At the heart of the approach used by academics such as Ms Kray is a belief that managers would be more effective if they understood and were able to apply some basic tools of social psychology. Knowing how to drop Mr Summers’ name into a conversation at the right time would be a start.
In her Berkeley experiment, Ms Kray used a classroom discussion about Mr Summers’ controversial views on the innate differences between the sexes to provoke a strong subconscious reaction among women in the Haas MBA programme. The same women, carrying out an unrelated negotiation exercise afterwards, displayed far more aggression and other stereotypically “male” characteristics and achieved more from the negotiation than they otherwise would have.

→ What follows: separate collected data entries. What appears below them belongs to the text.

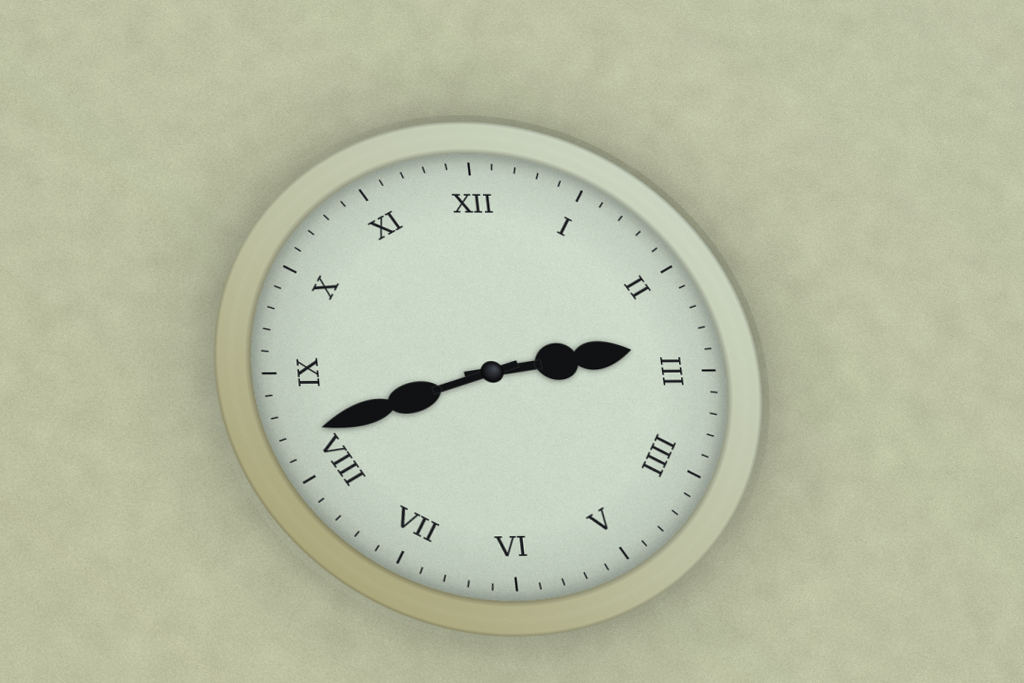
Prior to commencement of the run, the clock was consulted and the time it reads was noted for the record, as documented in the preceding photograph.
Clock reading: 2:42
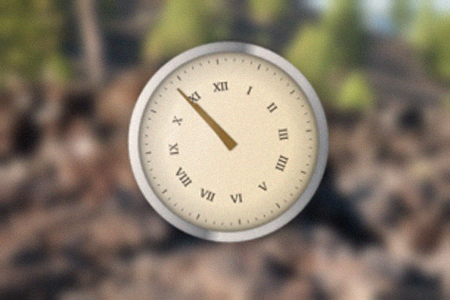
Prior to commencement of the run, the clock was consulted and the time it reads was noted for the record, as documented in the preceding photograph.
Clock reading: 10:54
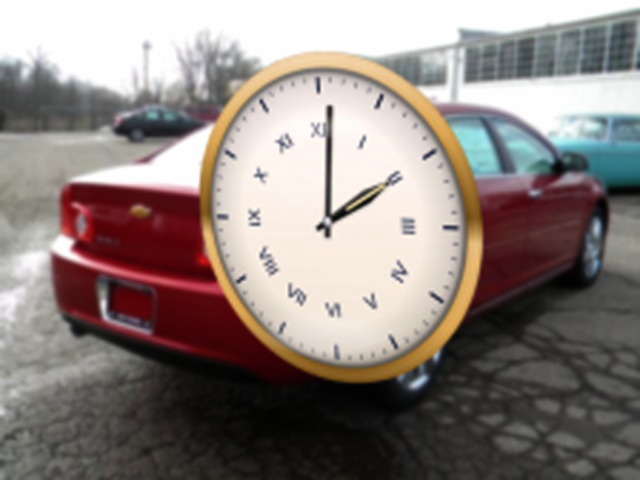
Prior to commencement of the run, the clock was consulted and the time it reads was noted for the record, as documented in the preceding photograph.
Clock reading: 2:01
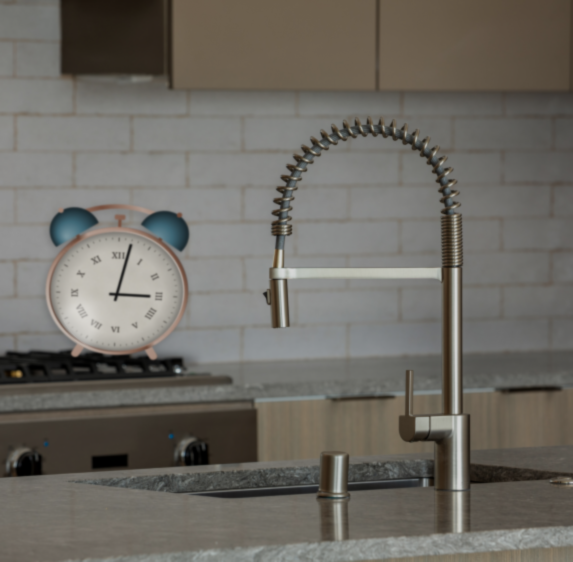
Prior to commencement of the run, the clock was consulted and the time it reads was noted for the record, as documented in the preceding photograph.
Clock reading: 3:02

Being exposed to Mr Summers’ views had provoked what Ms Kray describes as “stereotype reactants – they’re saying: ‘Wait a minute, you can’t tell me what I can and cannot do, I’ll show you’. If the stereotype is really blatant then the motivation to disprove the stereotype kind of energises and leads them to work to disprove it.”
Stimulating women to act more like men, though, can have its drawbacks. The female negotiators may have achieved a better result in the main negotiation, but it came at the expense of other side benefits. The negotiators “failed to recognise where they had compatible interests”, says Ms Kray.

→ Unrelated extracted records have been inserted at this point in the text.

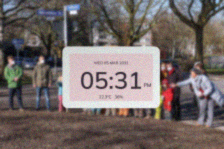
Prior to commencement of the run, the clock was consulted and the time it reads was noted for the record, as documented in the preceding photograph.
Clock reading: 5:31
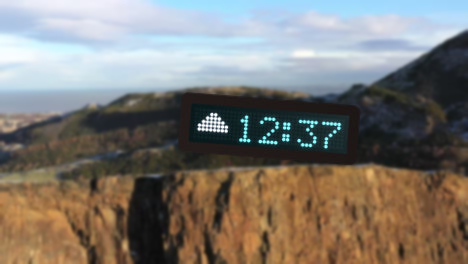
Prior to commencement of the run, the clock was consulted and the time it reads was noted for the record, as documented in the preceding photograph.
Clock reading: 12:37
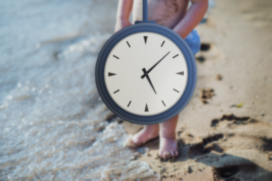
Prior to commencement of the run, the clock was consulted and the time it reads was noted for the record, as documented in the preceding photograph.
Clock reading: 5:08
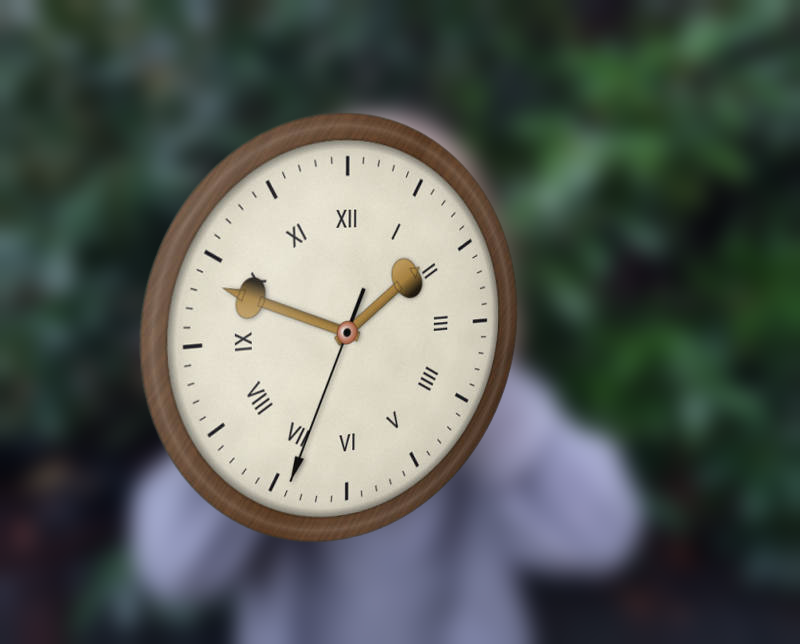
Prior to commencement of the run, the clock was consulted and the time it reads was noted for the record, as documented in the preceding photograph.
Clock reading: 1:48:34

The better option, she says, is to encourage women to think of stereotypically female characteristics as a strength, not a weakness. Get them to think of a negotiation as a joint effort to solve a crossword puzzle, not as a chess game where one side is trying to outflank the other.
“What I’m trying to do when training future managers is show that there’s a lot you can do before you get to the bargaining table to psych yourself up, to really understand how the stereotype might be undermining your performance,” she says.
Ms Kray’s other main area of study has been in group decision-making. How do you stop groups of workers from making bad decisions when the information needed to make better ones is already known to one member of the group, or to a minority, she asks.
Group-think involves a safe consensus around what is already generally known. Individuals with unique but important information are often afraid to share it, while others are not prepared to listen. Groups converge instead around shared knowledge.
Mental exercises that prompt group members to think more critically can counter that deadening effect, according to Ms Kray. She stages classroom discussions as exercises: students discuss the failure of Nasa technicians to anticipate the catastrophic technical failure that brought down the space shuttle Challenger, for instance, or the inability of US intelligence services to identify the plot to destroy the World Trade Center as it took shape.
Prompting group members to discuss cases such as these induces what she calls a “counterfactual mindset” – a greater willingness to consider things not as they actually happened, but as they might have happened. “By activating that, you can get people to think more analytically,” she says.
The message from experimental business school studies such as these is: in the practice of management, awareness and preparation are all.
When it comes to preparing for a negotiation, says Ms Kray, it would pay to make employees aware of the sexual stereotypes that dominate their thinking – and, rather than fight them, to accentuate their positive aspects. “It’s about showing people what their beliefs are and how it affects their performance,” she says.
Meanwhile, when starting a meeting where important decisions will be taken, think of carrying on a discussion beforehand as a form of mental limbering-up, preferably focusing on any example where important information that could have affected the outcome of a decision was ignored.
“By getting people to think counterfactually ahead of time, it improves the decision-making,” says Ms Kray.
This is the fourth and final article in the ‘women to watch’ series.